The batsmen, however, are a different matter. Both Ferguson and Khawaja have had several chances recently to write their names in ink across the Aussie middle order yet have failed to do so; last week's paltry Australia A showings were the final nail in their collective coffins. Gone are the days of 1994-95 where Australia A were perhaps the second-best side in the World and this was proved emphatically at Bellerive as both "Next Best Things" surrendered their wickets to the English attack.

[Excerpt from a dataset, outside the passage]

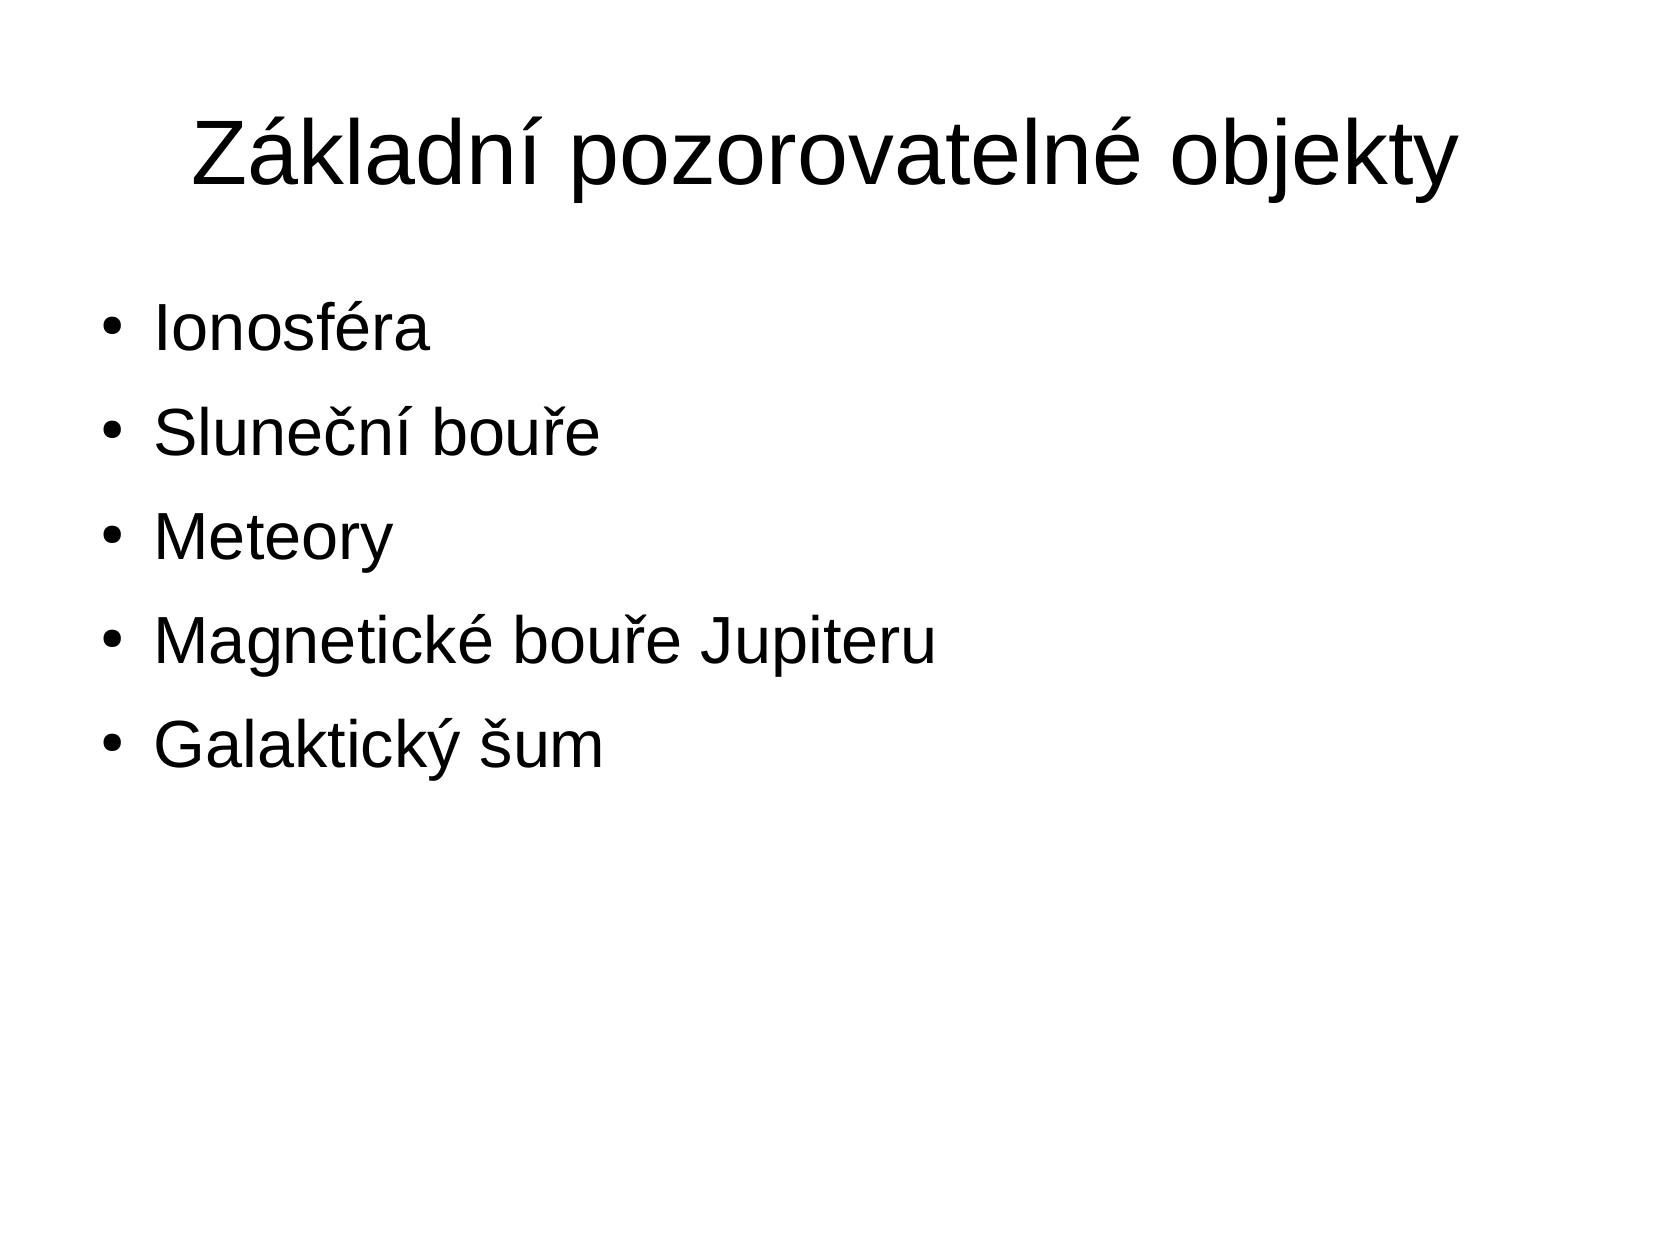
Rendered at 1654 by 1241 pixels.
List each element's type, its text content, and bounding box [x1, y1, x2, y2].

list Ionosféra Sluneční bouře Meteory Magnetické bouře Jupiteru Galaktický šum [82, 290, 1571, 1109]
title Základní pozorovatelné objekty [82, 49, 1571, 257]
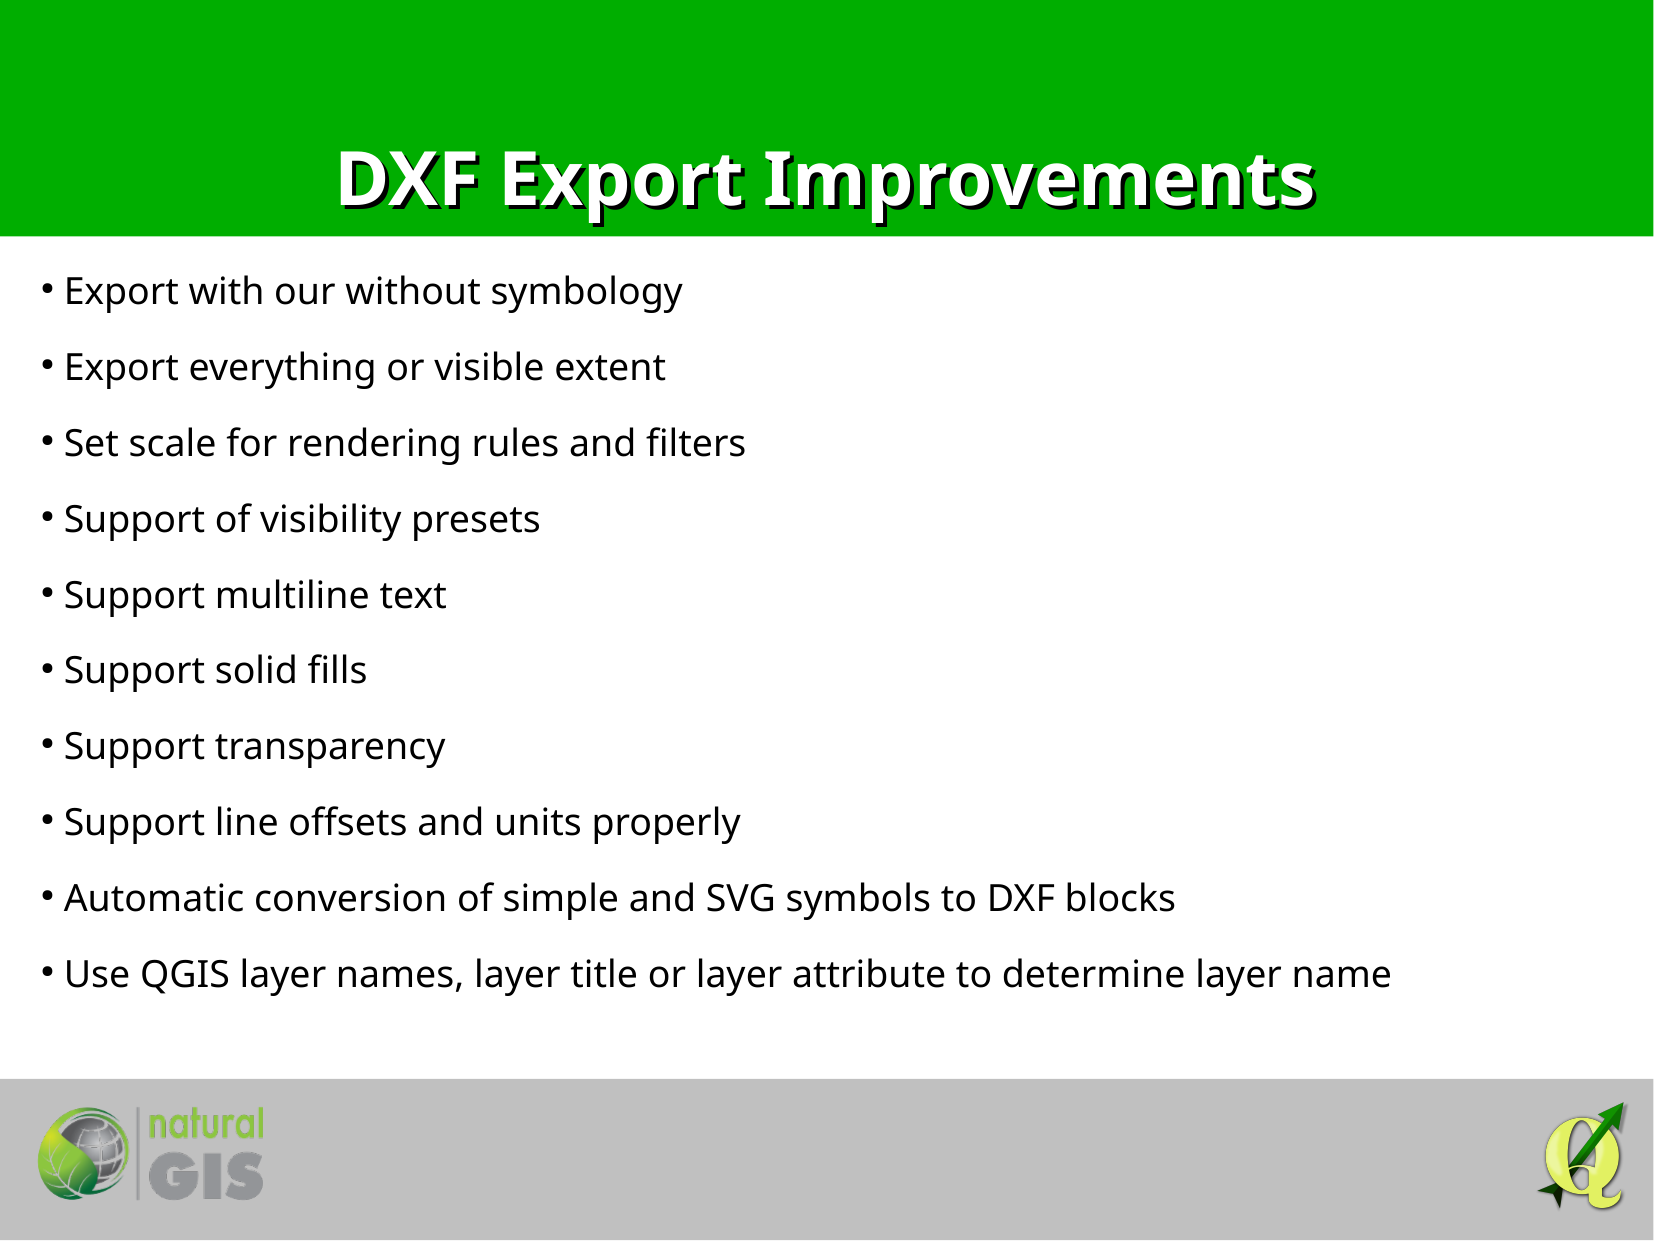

Khawaja or Ferguson would do well to heed the exploits of a young Damien Martyn. During the 1990s, an Australian had to force the selectors collective hands both with mountains of runs and with scores at the right time. The most striking example of this was in the early days of the West Indies 1992-93 tour. West Australian tyro Martyn was making runs for fun in the-then Mercantile Mutual Cup, in Shield matches and against a full-strength Windies pace battery in three separate matches. His front-foot slashes of Ambrose and Bishop to the extra cover boundary on a pacy WACA pitch were indelibly marked on my thirteen year-old brain as the most exciting cricket shots I'd ever seen. When the squad lists were submitted for the first Test at the 'Gabba, Martyn was there alongside an in-form Australian top six each of whom has claim to being an all-time great of the game. Martyn kept making runs and both popular and selector opinion was swayed immutably in his favour with a quickfire 36 against the tourists at Bellerive for the Australian XI. He made the team at the expense of Dean Jones.

It wasn't so much the weight of Martyn's runs that ensured his spot, nor the manner in which he scored them although his four-day Strike Rate nearing 100 was undoubtedly impressive. Damien Martyn was selected because he'd showed his readiness for the big time by making crucial runs in the right spots. When needing runs to cement his position, that one innings for Australian XI made not picking him a popular impossibility. The same stories apply with Matthew Elliott in 1997, Adam Gilchrist in 1999 and even Phil Hughes' 2008-09 domestic season: they made so many runs at the right time that Michael Slater, Ian Healy and Matthew Hayden were dumped so that Australia could progress. With mediocre recent form, neither Khawaja nor Ferguson have shown their mettle, posing the question: are they really ready? Are they ready to make the step up to Test match level?

As it happens, Usman Khawaja has been called up as an emergency replacement for a struggling Michael Clarke so we may well find out if he is ready anyway. Should Mike Hussey fail in Brisbane, we may find out how good a training-ground the Sheffield Shield really is. With many puzzling selections (and non-selections) over the past two years, it appears that Australia's selection panel has decided to award caps to guys they hope can do the job rather than to players they know can do the job. That's not their fault as there are more question marks over the strength of the Australian domestic competition than at any time since Packer - there isn't the same quality that inspires complete confidence in their delivering, so the next best thing is to plump for hope and call it development. What they can be pilloried for is the inconsistency with which they've applied this policy.

Neither Khawaja, Ferguson, Cameron White, Peter George, Mitch Starc or even Golden Child Steve Smith has forced the selection panel's to pick them even though Australia cries out for young talent to replace their ageing and tired top guns, now less howitzers and more derringers. Perhaps now we see more clearly why throughout the noughties so many Australian debutants have been aged in their late-20s and early-30s - the younger players just haven't had the responsibility that creates personal growth from an early age and so haven't taken it upon themselves to ensure their selection.